───── TEXT SECTION ─────
In a recent road show to New Delhi, Michael Talbot spoke at a joint conference presented by the Australian Disputes Centre, the Australian Centre for International Commercial Arbitration and the International Centre for Alternative Dispute Resolution when he discussed Australia’s ADR landscape; citing the efficient administration of justice via legal frameworks and professional mediator accreditation as central to the prompt and efficient means of resolving disputes.
In discussing the significance of effective dispute resolution at the Conference, and later to the students and faculty of the Rajiv Gandhi National University of Law, Mr Talbot considered the wider context of globalisation, protracted litigation and cultural differences as factors that may impact on effective dispute resolution.
Having been embedded in Australia’s legal and business culture for over 35 years, early developments of ADR can be traced to NSW Community Justice Centres formed in the 1980s. Michael Talbot credits the proliferation of Australian ADR in part to the transparent and nationally recognised framework for training and practice requirements; the National Mediator Accreditation System (NMAS) as overseen by the voluntary Recognised Mediator Accreditation Bodies (RMABS).
Mr Talbot highlighted the standards set forth by the NMAS including:
- Minimum standards of training, professional education and ethical practice
- Impartial role of mediators in addressing biases and conflicts of interest
- ‘Blended’ processes on the provision of informed consent and appropriate expertise
- Participant confidentiality and procedural fairness
Moreover, the integration of pre-litigation ADR into Australia’s domestic legal system via legislative provisions, contractual clauses, court compliance and judicial support were seem as further reinforcing the effectiveness and efficiency of ADR. The overriding principle for case management and interlocutory matters, set out in the Civil Procedure Act 2005 (NSW), requires that courts facilitate the just, quick and cheap resolution of the real issues in dispute, and contains specific referral powers in relation to mediation and arbitration. While certain Australian jurisdictions require ADR as a pre-requisite to court proceedings in cases involving family law, farm debts and retail leases, the implications of ADR during litigation is its potential for opening lines of communication, information exchange, narrowing of issues and ultimately the fast tracking of settlements and resolutions. Mr Talbot outlined the use of ADR in NSW Courts:
- Supreme Court: All family provision cases are referred to court-provided mediation unless the court orders otherwise. Civil and commercial litigants are encouraged to consider mediation and it may otherwise be ordered by the court.
─────
### ACTIONS TO TAKE
**1.** Reproduce the part of the article on Australian dispute resolution between "In a recent" and "effective dispute resolution.", inclusive.
**2.** Pick up the article on Australian dispute resolution from its last sentence and keep writing.
───── INFORMATION PROVIDED ─────
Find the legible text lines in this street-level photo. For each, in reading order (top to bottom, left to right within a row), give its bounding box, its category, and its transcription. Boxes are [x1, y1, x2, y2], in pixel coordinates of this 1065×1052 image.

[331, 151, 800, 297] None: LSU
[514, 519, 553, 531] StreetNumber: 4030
─────
### RESPONSES BY TASK
**1.**
In a recent road show to New Delhi, Michael Talbot spoke at a joint conference presented by the Australian Disputes Centre, the Australian Centre for International Commercial Arbitration and the International Centre for Alternative Dispute Resolution when he discussed Australia’s ADR landscape; citing the efficient administration of justice via legal frameworks and professional mediator accreditation as central to the prompt and efficient means of resolving disputes.
In discussing the significance of effective dispute resolution at the Conference, and later to the students and faculty of the Rajiv Gandhi National University of Law, Mr Talbot considered the wider context of globalisation, protracted litigation and cultural differences as factors that may impact on effective dispute resolution.

**2.**
- District Court: 90% of matters are referred to either mediation or a compulsory settlement conference prior to hearing.
- Local Courts: Claims less than $100K require ADR in the initial phase of the case management process (after a defence is filed), matters less than $10K are referred to the NSW Community Justice Centres for free mediation, as are mandatory referrals relating to Apprehended Violence Orders.
- NSW Civil and Administrative Tribunal (NCAT): An amalgamation of 22 different tribunals that deal with an array of legal issues including consumer disputes and tenancy issues, NCAT is a pioneer in all aspects of dispute resolution via the adoption of methods such as mediation, conciliation, neutral evaluation, case conferencing and online dispute resolution. The NCAT conclave process facilitates joint meetings for building disputes by providing specialist tribunal members with relevant expertise to clarify and resolve technical matters in dispute.
- Land and Environmental Court: Adopts various methods of ADR including a hybrid form of conciliation and mediation.
- Children’s Court: Applications filed in the Children’s Court are subject to a Dispute Resolution Conference conducted by a court registrar, who is also a Nationally Accredited Mediator, or externally via a panel of Legal Aid mediators.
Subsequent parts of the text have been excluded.